Document passage:
══════════════════════════════

One mechanism currently in favour is to encourage competition between the suppliers of healthcare. But will this work? The appeal is simple – competition works in the rest of the economy, so why not in healthcare?

Unfortunately for politicians, the simple appeal does not necessarily translate across sectors of the economy. There is, in fact, no strong theoretical support for competition in healthcare leading to better outcomes – the predictions of economic theory on this issue are quite ambiguous (Gaynor 2006). Yet, under certain conditions, theory models do support competition – this is when prices are fixed by government and hospitals compete in terms of quality.

Testing this theory is often difficult, because competition in healthcare markets is endogenous to quality. The presence of a high quality hospital may mean that competitors stay out of its market. Or hospitals which are cutting edge tend to be located in urban areas and also attract sicker patients. In both of these situations it will appear that competition is associated with lower quality. Dealing with this statistically is not easy without some kind of natural experiment, as case mix is very difficult to measure precisely.

The UK National Health Service is subject to frequent policy change as politicians use healthcare as part of their drive to win supporters. The last Labour administration introduced competition between healthcare providers as part of its drive to increase productivity in healthcare. In 2006 the government mandated that all patients must be offered the choice of five – and by 2008 any – hospital in the National Health Service for their treatment. In addition, the prices that hospitals could charge were fixed by the government in a “yardstick competition” type regime.

══════════════════════════════

Required tasks:
(A) List each policy measure that the final paragraph of the passage on healthcare competition attributes to the last Labour administration or the government.
(B) Under what conditions do theory models support competition, according to the passage on healthcare competition?
(C) Reproduce word for word the stretch of the passage on healthcare competition from "One mechanism currently" through "not in healthcare?".
The rows after this note play no part in the work on the text.

══════════════════════════════

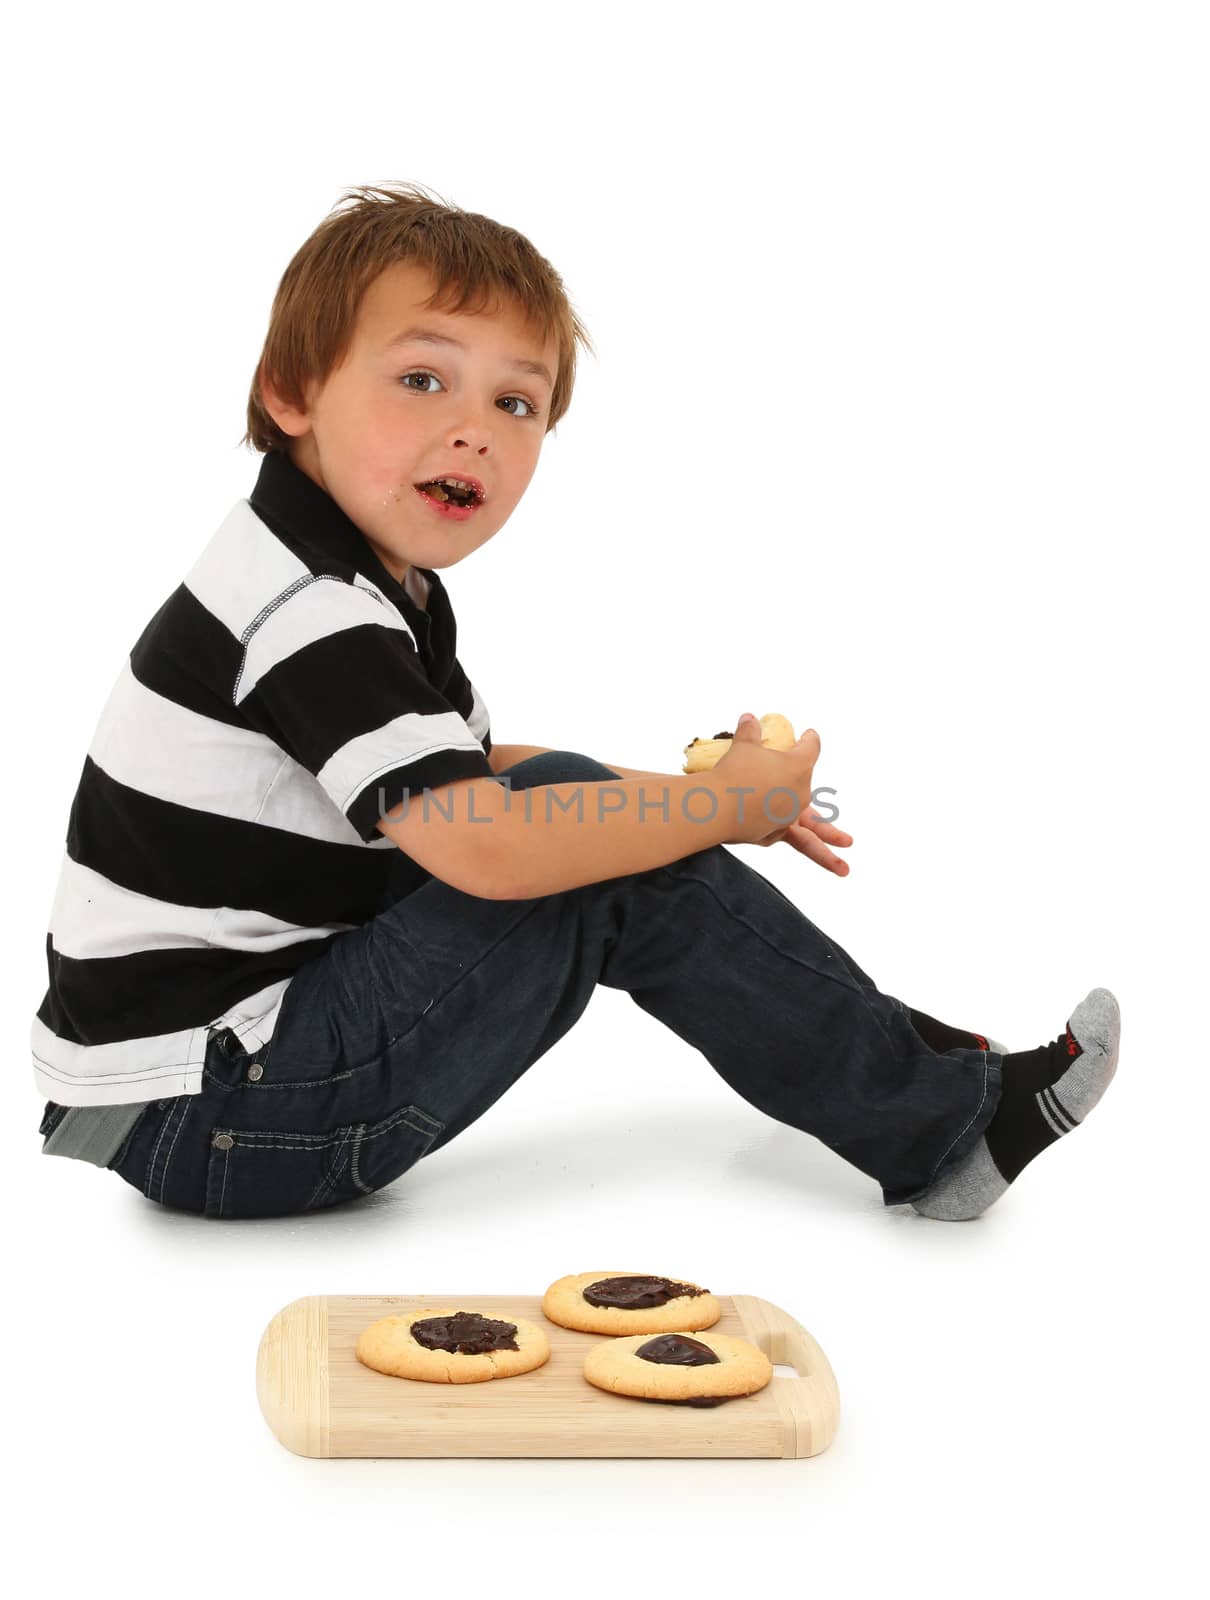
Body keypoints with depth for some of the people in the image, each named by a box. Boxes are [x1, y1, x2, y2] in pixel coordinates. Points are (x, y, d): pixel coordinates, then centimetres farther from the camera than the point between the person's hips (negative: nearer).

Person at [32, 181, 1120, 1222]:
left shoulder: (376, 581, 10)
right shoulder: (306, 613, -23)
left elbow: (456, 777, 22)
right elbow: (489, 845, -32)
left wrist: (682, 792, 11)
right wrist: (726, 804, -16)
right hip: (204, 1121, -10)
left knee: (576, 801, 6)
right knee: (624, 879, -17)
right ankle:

══════════════════════════════

Responses by item number:
(A)
- Competition between healthcare providers was introduced.
- In 2006, all patients had to be offered a choice of five National Health Service hospitals for their treatment.
- By 2008, patients had to be offered a choice of any National Health Service hospital.
- The prices that hospitals could charge were fixed by the government in a "yardstick competition" type regime.

(B) Theory models support competition when prices are fixed by government and hospitals compete in terms of quality.

(C)
One mechanism currently in favour is to encourage competition between the suppliers of healthcare. But will this work? The appeal is simple – competition works in the rest of the economy, so why not in healthcare?